THE TASK: In the data below, give the number of lines that contain the word "linejoin". Nothing else is needed.

*** DATASET ***

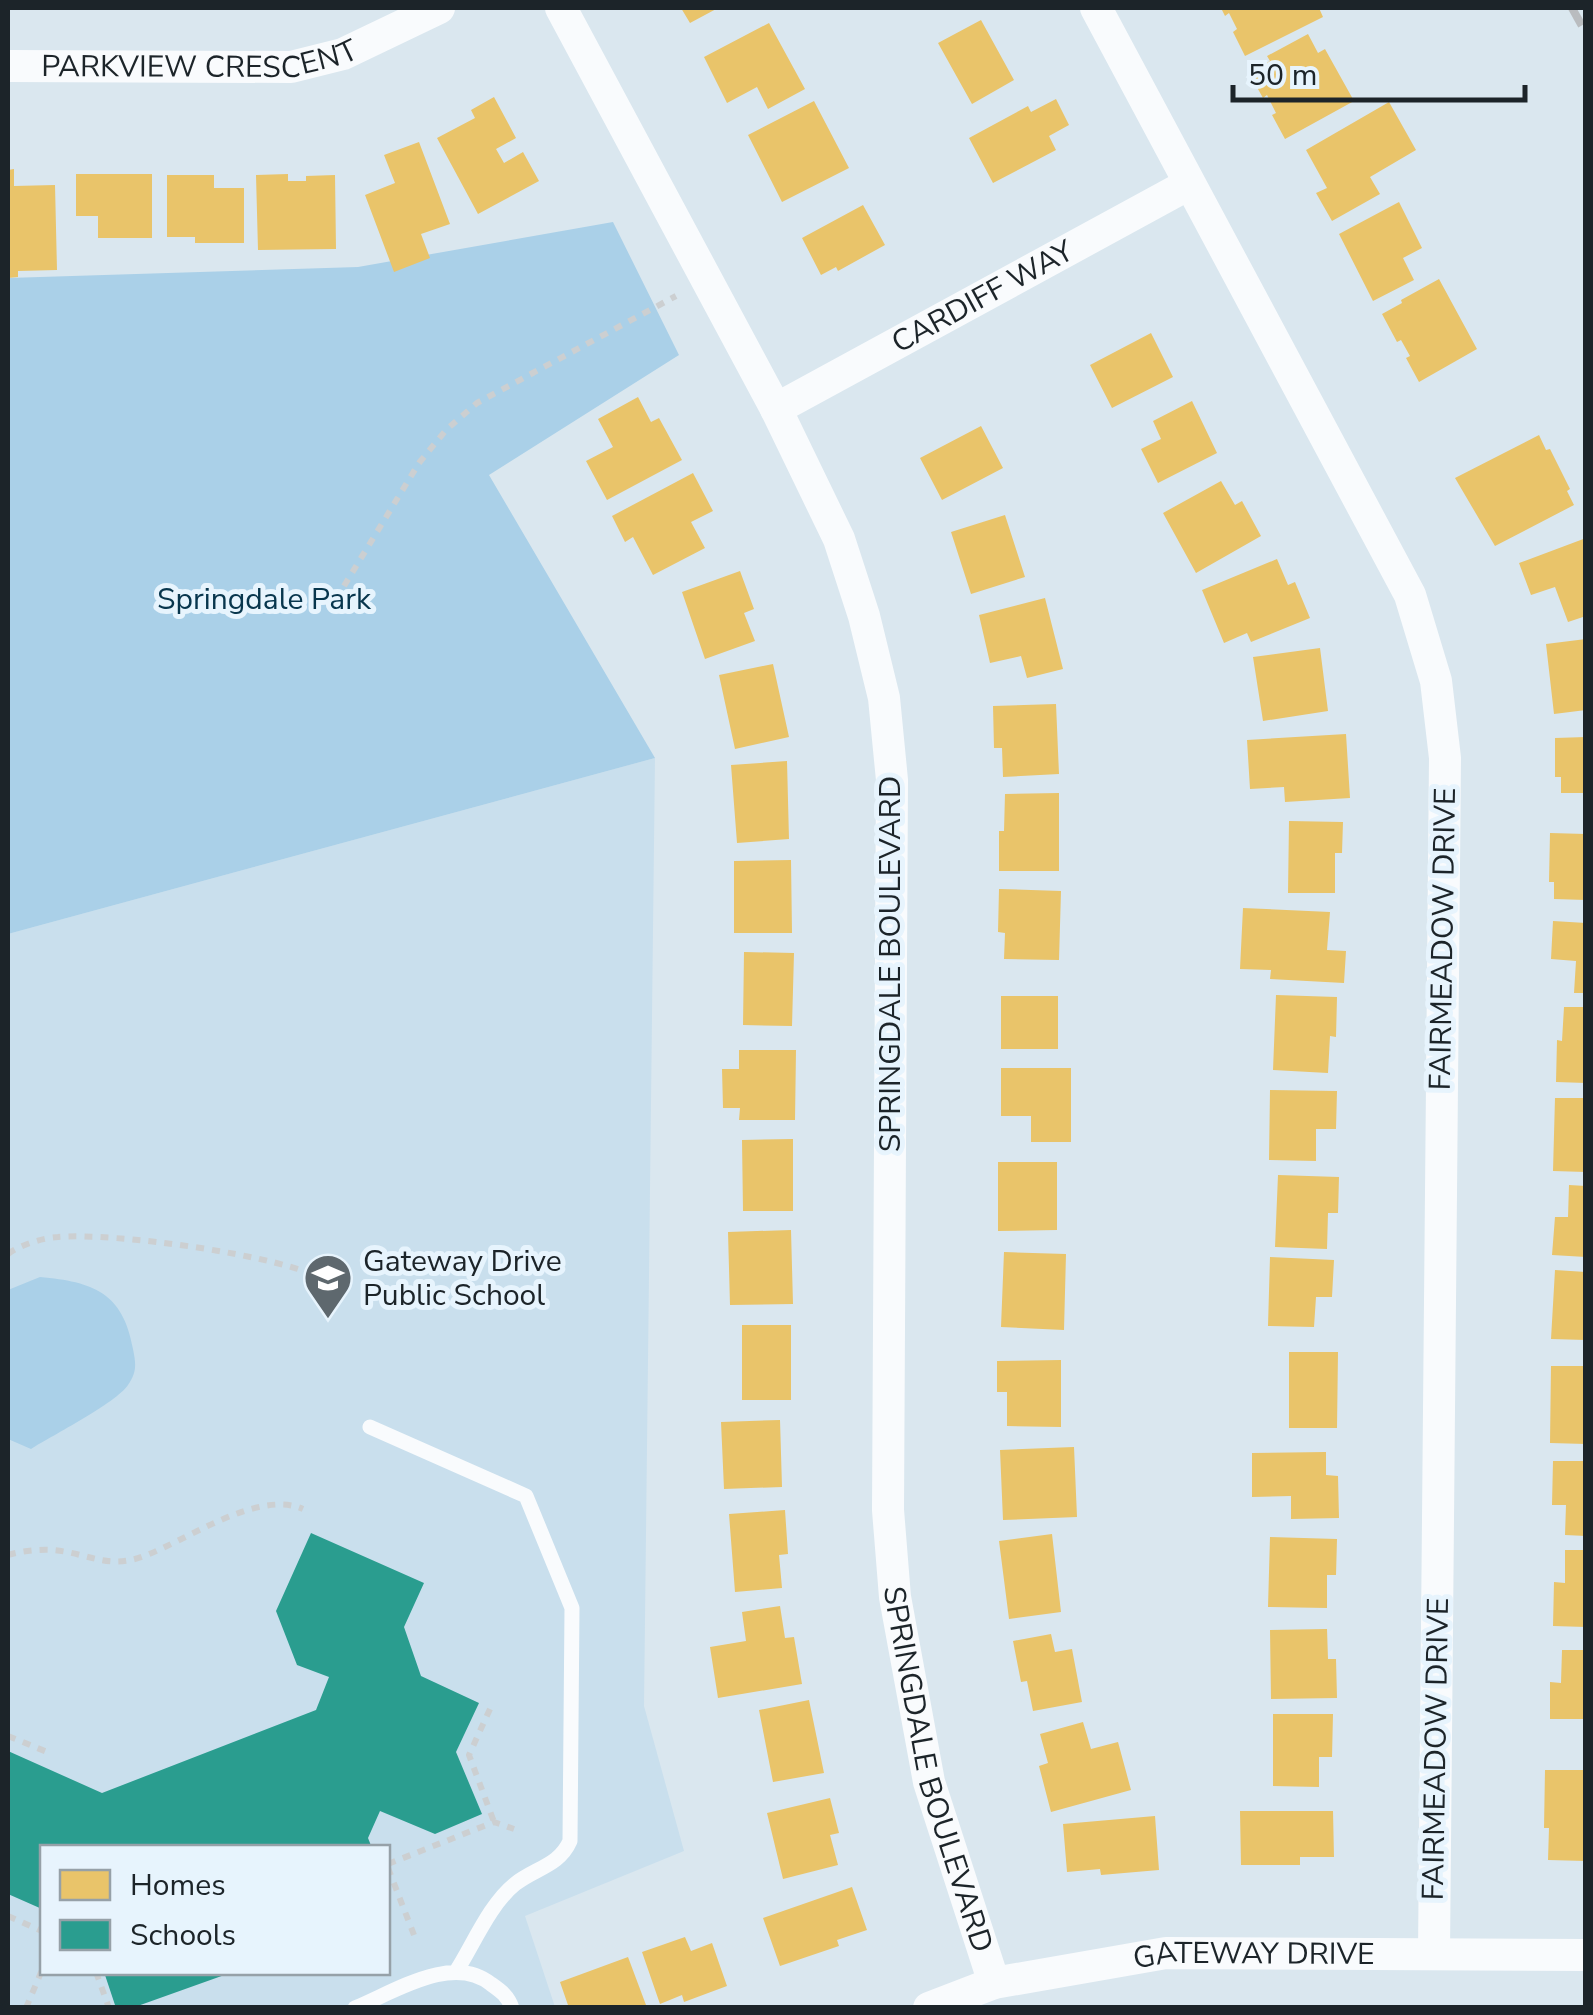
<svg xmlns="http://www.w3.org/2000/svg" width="1593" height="2015" font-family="'Nunito Sans',sans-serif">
<rect width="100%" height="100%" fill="#dae7ef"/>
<path fill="#c9dfed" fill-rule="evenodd" d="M655 758 644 1706 684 1851 525 1916 555 2007 8 2008V934ZM42 1848H388V1972H42Z"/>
<path fill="#aad0e8" d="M613 222 679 355 489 475 655 758 8 934V278L358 267Z
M40 1277C93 1282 123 1292 133 1349 136 1364 137 1372 128 1385 116 1403 53 1435 31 1449L8 1439V1290Z"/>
<path fill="#e9c46a" d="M681 8H718L690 23Z
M1221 8H1319L1323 17 1245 56 1233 32 1237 29 1229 13 1225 16Z
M981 20 1014 80 972 104 938 43Z
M769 23 805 89 768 109 757 87 727 103 704 57Z
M1308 34 1318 53 1325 49 1354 101 1285 139 1272 115 1276 113 1267 95 1263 98 1249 73 1270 61 1267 56Z
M494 97 516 138 496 149 504 163 523 152 539 181 478 214 437 138 475 118 471 110Z
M1056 99 1069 125 1049 136 1056 150 993 183 969 138 1028 106 1031 112Z
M814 101 849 168 782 202 748 135Z
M1389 102 1416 150 1370 177 1380 194 1332 221 1316 193 1327 188 1306 150Z
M419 142 450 224 421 234 430 258 394 272 365 195 395 183 384 155Z
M14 169V186L55 185 57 270 18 271V277L8 278V170Z
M76 174H152V238H98V216H76Z
M288 174V181H306V176L335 175 336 249 258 250 256 175Z
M167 175H214V188H244V243H195V237H167Z
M1399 202 1422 248 1403 258 1414 280 1373 301 1339 234Z
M863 205 885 245 838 271 836 267 821 275 802 238Z
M1439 279 1477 349 1419 382 1406 358 1410 356 1401 340 1397 342 1382 314 1402 303 1401 300Z
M1151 333 1173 377 1112 408 1090 365Z
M638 397 651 422 659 418 682 460 607 500 586 461 613 447 598 419Z
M1192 401 1217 453 1158 483 1141 449 1161 439 1153 421Z
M981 426 1003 468 942 500 920 458Z
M1539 435 1546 450 1550 449 1570 489 1567 491 1574 505 1495 546 1455 478Z
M693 473 713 511 691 522 705 548 653 575 633 537 625 542 612 516Z
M1221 481 1235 505 1242 501 1261 536 1196 573 1163 513Z
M1005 515 1025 577 971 594 951 532Z
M1586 538V616L1568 622 1555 587 1531 595 1519 563Z
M1277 559 1288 585 1295 582 1310 618 1251 642 1247 633 1224 643 1202 590Z
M740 571 754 609 744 613 755 641 705 659 682 592Z
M1045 598 1063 669 1027 678 1021 656 990 663 979 615Z
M1586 639V710L1554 714 1546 644Z
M1320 648 1328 711 1263 721 1253 657Z
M773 664 789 737 735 749 719 675Z
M1056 704 1059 774 1003 777 1002 748H994L993 706Z
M1346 734 1350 798 1285 802 1284 787 1250 789 1247 740Z
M1586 737V793H1561V777H1555V738Z
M787 761 789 839 737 843 731 765Z
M1059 793V871H999V831H1004L1005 794Z
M1289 821 1343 822 1342 853H1335V893H1288Z
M1550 833 1586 834V900L1554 899V882H1549Z
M791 860 792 933H734V861Z
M999 889 1061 891 1059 960 1004 959 1005 933 998 932Z
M1243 908 1330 912 1327 950 1346 951 1344 983 1270 979 1271 970 1240 969Z
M1553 921 1586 923V993H1574L1576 961 1551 959Z
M744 952 794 953 792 1026 743 1025Z
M1276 995 1337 997 1336 1037 1330 1036 1328 1073 1273 1070Z
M1001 996H1058V1049H1001Z
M1564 1007H1586V1083L1556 1082 1557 1040 1562 1041Z
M739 1050H796L795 1120H739L740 1108H723L722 1069H739Z
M1001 1068H1071V1142H1031V1116H1001Z
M1270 1090 1337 1091 1336 1129H1316V1161L1269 1160Z
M1555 1098H1586V1172L1553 1171Z
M793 1139V1211H743L742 1140Z
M998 1162H1057V1230L998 1231Z
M1278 1175 1339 1177 1338 1213H1328L1327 1249 1275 1247Z
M1569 1185 1586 1186V1257L1552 1255 1555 1217H1568Z
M791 1230 793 1304 730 1305 728 1232Z
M1004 1252 1066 1254 1064 1330 1001 1327Z
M1270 1257 1334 1260 1332 1297H1316L1314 1327 1268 1326Z
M1555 1270 1586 1272V1340L1551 1339Z
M742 1325H791V1400H742Z
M1289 1352H1338L1337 1428H1289Z
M1061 1360V1427L1007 1426V1392H997V1361Z
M1551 1366H1586V1444L1550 1443Z
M780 1420 782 1487 724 1489 721 1422Z
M1074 1447 1077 1517 1003 1520 1000 1450Z
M1326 1452V1475L1338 1476 1339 1518 1291 1519V1496L1252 1497V1453Z
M1553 1461H1586V1536L1565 1535 1566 1505H1552Z
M785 1510 788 1554 779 1555 782 1588 735 1592 729 1514Z
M1052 1534 1061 1612 1009 1619 999 1541Z
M1270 1537 1337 1539 1336 1575H1327V1608L1268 1607Z
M1565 1550H1586V1627L1553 1626 1554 1582 1565 1583Z
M780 1606 785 1638 794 1637 802 1684 718 1698 710 1647 746 1641 742 1612Z
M1327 1629 1328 1659H1336L1337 1698 1271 1699 1270 1630Z
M1051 1634 1055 1652 1072 1649 1082 1702 1033 1711 1027 1681 1021 1682 1013 1641Z
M1562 1650H1586V1719H1550V1682L1561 1683Z
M809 1700 824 1773 773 1782 759 1710Z
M1273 1714H1333L1332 1757H1319V1787L1273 1786Z
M1083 1722 1091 1749 1118 1742 1131 1790 1051 1812 1039 1766 1048 1763 1040 1734Z
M1545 1770H1586V1861L1548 1860 1549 1828H1544Z
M830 1798 839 1833 830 1835 838 1865 783 1879 767 1813Z
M1240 1811H1333L1334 1857H1300V1865H1241Z
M1155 1816 1159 1870 1101 1875 1100 1869 1067 1872 1063 1824Z
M852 1887 867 1930 837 1940 839 1946 780 1966 763 1918Z
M685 1937 691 1951 712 1943 727 1986 684 2002 682 1995 660 2004 642 1952Z
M628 1957 646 2005 569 2008 560 1982Z"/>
<path fill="#2a9d8f" d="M311 1533 424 1583 404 1627 421 1676 479 1703 456 1752 482 1814 435 1834 380 1811 368 1838 372 1848H42V1909L8 1894V1751L102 1793 316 1710 329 1677 297 1665 276 1611Z
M104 1972H230V1973L132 2008H116Z"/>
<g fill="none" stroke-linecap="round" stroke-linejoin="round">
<path stroke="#cccfd1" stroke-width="6" stroke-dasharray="8 8" stroke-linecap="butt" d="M344 586 419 463 446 430 477 403 676 296
M8 1254C20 1245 42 1238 58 1237 111 1232 286 1255 329 1282
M8 1555C21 1551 39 1549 53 1550 88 1553 108 1570 144 1556 186 1541 258 1489 303 1509
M490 1709 469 1755 494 1822
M8 1736 52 1754
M388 1864 494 1822 514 1829
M388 1868 414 1935
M8 1916 42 1931
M96 1972 109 2008
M26 2008 42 1970"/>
<path stroke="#f9fbfd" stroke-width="15" d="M370 1427 526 1496 572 1608 570 1841C559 1866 535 1868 515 1884 490 1904 474 1943 457 1970
M355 2008C394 1992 453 1953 491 1984 501 1991 508 1996 512 2008"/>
<g stroke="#f9fbfd" stroke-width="32">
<path id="s1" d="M561 8 776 409 839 539 864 616 884 698 892 780 888 1510 895 1597 929 1782 994 1983"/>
<path d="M1096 8 1410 595 1436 681 1445 758 1434 1953"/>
<path id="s2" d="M8 66 291 67 343 54 439 8"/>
<path id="s3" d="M776 409 1189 184"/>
<path id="s4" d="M929 2008 994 1983 1166 1953 1586 1955"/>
</g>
<path stroke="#b9bcbf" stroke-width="8" stroke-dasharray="20 10" stroke-linecap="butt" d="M1572 8 1586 33"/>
</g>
<defs>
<g id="school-pin" transform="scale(2.5)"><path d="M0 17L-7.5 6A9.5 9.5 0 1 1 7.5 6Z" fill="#5e686e" stroke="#e7f4fd"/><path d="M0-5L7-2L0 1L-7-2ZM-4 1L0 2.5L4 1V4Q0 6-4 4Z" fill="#fff"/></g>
</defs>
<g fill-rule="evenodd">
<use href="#school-pin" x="328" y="1278"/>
</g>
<g text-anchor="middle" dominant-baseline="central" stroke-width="10" stroke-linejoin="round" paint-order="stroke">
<g font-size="30" fill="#1c2429" stroke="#e7f4fd">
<text stroke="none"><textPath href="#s2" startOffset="192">PARKVIEW CRESCENT</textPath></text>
<text stroke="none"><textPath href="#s3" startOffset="235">CARDIFF WAY</textPath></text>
<text transform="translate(1443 939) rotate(-89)">FAIRMEADOW DRIVE</text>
<text transform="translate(890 964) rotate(-90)">SPRINGDALE BOULEVARD</text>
<text transform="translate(1436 1749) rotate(-89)">FAIRMEADOW DRIVE</text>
<text stroke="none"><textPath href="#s1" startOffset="1842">SPRINGDALE BOULEVARD</textPath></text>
<text stroke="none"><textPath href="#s4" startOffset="332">GATEWAY DRIVE</textPath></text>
</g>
<g font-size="30" fill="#08364d" stroke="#e7f4fd">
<text x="264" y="599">Springdale Park</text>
</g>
<g font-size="30" fill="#1c2429" stroke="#e7f4fd" text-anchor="start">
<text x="363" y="1261">Gateway Drive<tspan x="363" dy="34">Public School</tspan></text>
</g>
</g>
<rect width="1593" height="2015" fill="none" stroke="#1c2429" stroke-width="20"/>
<rect x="40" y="1845" width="350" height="130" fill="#e7f4fd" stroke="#96a1a8" stroke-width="2.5"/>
<rect x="60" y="1870" width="50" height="30" fill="#e9c46a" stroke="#96a1a8" stroke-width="2.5"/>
<text x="130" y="1895" font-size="30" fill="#1c2429">Homes</text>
<rect x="60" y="1920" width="50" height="30" fill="#2a9d8f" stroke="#96a1a8" stroke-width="2.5"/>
<text x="130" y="1945" font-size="30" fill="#1c2429">Schools</text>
<path d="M1233 85v15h292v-15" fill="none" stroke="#1c2429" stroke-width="5"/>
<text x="1248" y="85" font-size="30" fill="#1c2429" stroke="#e7f4fd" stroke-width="8" paint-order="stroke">50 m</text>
</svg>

*** End of DATASET ***

YOUR SOLUTION: 2